Dear Friends,
This is the
Sunday between the Ascension and Pentecost. A time of waiting.
Jesus had
left them. They would no longer look upon that much loved face or hear that
authoritative voice that could be laced with kindness or steel.
Jesus was
gone. Taken up.
But this
time, they were not desolate as they were when he died. Now, they were primed,
ready for…Well, they were not sure what they were ready for. Jesus had a way of
surprising them.
Together,
they went back to Jerusalem to wait and pray for the promised Spirit. In Acts
1.15, we are told there were 120 gathered for Pentecost. These included Mary,
the Mother of Jesus, the Twelve with Matthias in place of Judas Iscariot, and I
wonder who else? Perhaps Mary Magdalen and the other Marys, Nicodemus and
Joseph of Arimathea, Simon of Cyrene and his sons, the soon to be deacons Stephen
and Philip. Maybe the son of the widow of Naim, and the little girl whom Jesus
cured and the cripple from the pool of Bethsaida and the blind men Jesus cured.
It is delicious to wonder who was included and why. They were diverse, many with
little savvy and very little discipline as a group. Yet these were among the
ones that Jesus called His own, and as they awaited the Spirit, their prayer
blended where their lives did not.
What allowed
them to not fall apart were two things: Jesus’ prayer for them and His message.
The
intimacy, the uncompromising gift that Jesus gave is His prayer for His
disciples, is in today’s Gospel. Reread it in John 17 1-11. Read it out loud.

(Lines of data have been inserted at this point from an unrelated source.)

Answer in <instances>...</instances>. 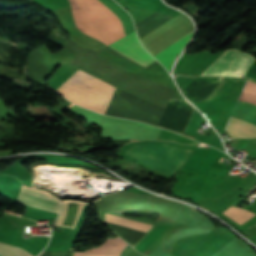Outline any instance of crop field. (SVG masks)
I'll return each mask as SVG.
<instances>
[{
	"mask_svg": "<svg viewBox=\"0 0 256 256\" xmlns=\"http://www.w3.org/2000/svg\"><path fill=\"white\" fill-rule=\"evenodd\" d=\"M72 6L74 20L77 23L79 29L85 34L92 36L103 43L109 45L124 37L121 26L117 21L114 14L109 11L104 5L98 0H81L83 1L94 13V14L83 2L79 0H69Z\"/></svg>",
	"mask_w": 256,
	"mask_h": 256,
	"instance_id": "8a807250",
	"label": "crop field"
},
{
	"mask_svg": "<svg viewBox=\"0 0 256 256\" xmlns=\"http://www.w3.org/2000/svg\"><path fill=\"white\" fill-rule=\"evenodd\" d=\"M115 89V87L77 69L55 91L76 104L104 114Z\"/></svg>",
	"mask_w": 256,
	"mask_h": 256,
	"instance_id": "ac0d7876",
	"label": "crop field"
},
{
	"mask_svg": "<svg viewBox=\"0 0 256 256\" xmlns=\"http://www.w3.org/2000/svg\"><path fill=\"white\" fill-rule=\"evenodd\" d=\"M193 150L163 143L140 142L131 144L125 154L168 175H175Z\"/></svg>",
	"mask_w": 256,
	"mask_h": 256,
	"instance_id": "34b2d1b8",
	"label": "crop field"
},
{
	"mask_svg": "<svg viewBox=\"0 0 256 256\" xmlns=\"http://www.w3.org/2000/svg\"><path fill=\"white\" fill-rule=\"evenodd\" d=\"M244 90L256 94V83L247 81ZM244 90L240 96V99L256 104V95ZM240 99L238 100L229 119L241 121L256 127V105ZM231 120H228L224 129L232 137V139L256 137L255 127Z\"/></svg>",
	"mask_w": 256,
	"mask_h": 256,
	"instance_id": "412701ff",
	"label": "crop field"
},
{
	"mask_svg": "<svg viewBox=\"0 0 256 256\" xmlns=\"http://www.w3.org/2000/svg\"><path fill=\"white\" fill-rule=\"evenodd\" d=\"M254 58L255 57L239 50L229 49L201 75H228L243 77Z\"/></svg>",
	"mask_w": 256,
	"mask_h": 256,
	"instance_id": "f4fd0767",
	"label": "crop field"
},
{
	"mask_svg": "<svg viewBox=\"0 0 256 256\" xmlns=\"http://www.w3.org/2000/svg\"><path fill=\"white\" fill-rule=\"evenodd\" d=\"M109 46L113 47L114 49L118 50L122 54L126 55L127 57L131 58L132 60L138 62L145 67L156 61L143 49L139 40L136 37L135 31L127 35L122 40Z\"/></svg>",
	"mask_w": 256,
	"mask_h": 256,
	"instance_id": "dd49c442",
	"label": "crop field"
},
{
	"mask_svg": "<svg viewBox=\"0 0 256 256\" xmlns=\"http://www.w3.org/2000/svg\"><path fill=\"white\" fill-rule=\"evenodd\" d=\"M21 192H25V193H29V194H33L36 196H40V197H44L47 199H51V200H55V201H59L57 199H55L54 197L41 192L39 190L36 189H32V188H28L24 185H22V188L20 190ZM18 196L17 199V203H21V204H25V205H29L32 207H36V208H40V209H44V210H48V211H52V212H56L58 213L59 208H60V204L59 202H55V201H51V200H47L44 198H40V197H36L33 195H29V194H25V193H21Z\"/></svg>",
	"mask_w": 256,
	"mask_h": 256,
	"instance_id": "e52e79f7",
	"label": "crop field"
},
{
	"mask_svg": "<svg viewBox=\"0 0 256 256\" xmlns=\"http://www.w3.org/2000/svg\"><path fill=\"white\" fill-rule=\"evenodd\" d=\"M221 80H195L183 94L193 103L206 101Z\"/></svg>",
	"mask_w": 256,
	"mask_h": 256,
	"instance_id": "d8731c3e",
	"label": "crop field"
},
{
	"mask_svg": "<svg viewBox=\"0 0 256 256\" xmlns=\"http://www.w3.org/2000/svg\"><path fill=\"white\" fill-rule=\"evenodd\" d=\"M192 35L193 32L189 33L154 57L157 58L169 71L172 61L176 55L186 47L191 40Z\"/></svg>",
	"mask_w": 256,
	"mask_h": 256,
	"instance_id": "5a996713",
	"label": "crop field"
},
{
	"mask_svg": "<svg viewBox=\"0 0 256 256\" xmlns=\"http://www.w3.org/2000/svg\"><path fill=\"white\" fill-rule=\"evenodd\" d=\"M129 244L123 239L108 238V240L95 249L86 250V253H106V254H121Z\"/></svg>",
	"mask_w": 256,
	"mask_h": 256,
	"instance_id": "3316defc",
	"label": "crop field"
},
{
	"mask_svg": "<svg viewBox=\"0 0 256 256\" xmlns=\"http://www.w3.org/2000/svg\"><path fill=\"white\" fill-rule=\"evenodd\" d=\"M105 221L109 223L129 227V228L145 231V232H147L149 228L152 226L151 224H147V223H143V222H139V221H135V220H131V219H127V218H123V217H119V216H115L107 213L105 214Z\"/></svg>",
	"mask_w": 256,
	"mask_h": 256,
	"instance_id": "28ad6ade",
	"label": "crop field"
},
{
	"mask_svg": "<svg viewBox=\"0 0 256 256\" xmlns=\"http://www.w3.org/2000/svg\"><path fill=\"white\" fill-rule=\"evenodd\" d=\"M223 214L227 215L228 217L234 219L235 221L243 224L245 223L247 220H249L251 217H253L254 213L249 212L247 210H242V209H238V208H234L232 206H230L229 208H227L225 211L222 212Z\"/></svg>",
	"mask_w": 256,
	"mask_h": 256,
	"instance_id": "d1516ede",
	"label": "crop field"
},
{
	"mask_svg": "<svg viewBox=\"0 0 256 256\" xmlns=\"http://www.w3.org/2000/svg\"><path fill=\"white\" fill-rule=\"evenodd\" d=\"M116 1L119 2L122 6H124V7L127 9L128 12L131 13V15H132V17L134 18L135 21H137V20H139L140 18L144 17V16L147 15L148 13H150L149 15H151L152 13L155 12V11H151V10H147V9L140 8V7L135 6V7H137V8H140V9H142V10L148 12V13H146V12H144V11H142V10H140V9H137V8H135V7H133V6L129 5V4H126L125 2H123V1H125V0H123V1H122V0H116ZM149 15L145 16L144 18L148 17ZM144 18H142V19H140L139 21L135 22V24L138 23V22H140V21L143 20Z\"/></svg>",
	"mask_w": 256,
	"mask_h": 256,
	"instance_id": "22f410ed",
	"label": "crop field"
},
{
	"mask_svg": "<svg viewBox=\"0 0 256 256\" xmlns=\"http://www.w3.org/2000/svg\"><path fill=\"white\" fill-rule=\"evenodd\" d=\"M0 254L2 256H32L22 248L0 243Z\"/></svg>",
	"mask_w": 256,
	"mask_h": 256,
	"instance_id": "cbeb9de0",
	"label": "crop field"
},
{
	"mask_svg": "<svg viewBox=\"0 0 256 256\" xmlns=\"http://www.w3.org/2000/svg\"><path fill=\"white\" fill-rule=\"evenodd\" d=\"M245 77H252V78H256V60L255 62L252 64V66L249 68L247 74Z\"/></svg>",
	"mask_w": 256,
	"mask_h": 256,
	"instance_id": "5142ce71",
	"label": "crop field"
},
{
	"mask_svg": "<svg viewBox=\"0 0 256 256\" xmlns=\"http://www.w3.org/2000/svg\"><path fill=\"white\" fill-rule=\"evenodd\" d=\"M40 255H41V253H40ZM40 255H39V256H40Z\"/></svg>",
	"mask_w": 256,
	"mask_h": 256,
	"instance_id": "d9b57169",
	"label": "crop field"
}]
</instances>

Read it to someone else. It confirms that the ones for whom he prays in this
passage are loved by Him. Jesus recognizes these disciples belong to His Father.
Jesus holds them close.
His
message to them of peace,
unity and courage was to be spoken and lived by the whole company of believers.
It was about the reign of God – already in their midst but not fulfilled. Each of them would not receive the same
message in the same way. There are as many nuances to the message as there were
people receiving it. When the time came, the Holy Spirit would warm and
encourage them to deepen their commitment and move into action. Then they would
know what to say and do.
You and I
cannot be in the upper room with the other early disciples of Christ for the next
week, but we can join with one another all week in praying and waiting,
repeating over and over, Come, Holy Spirit!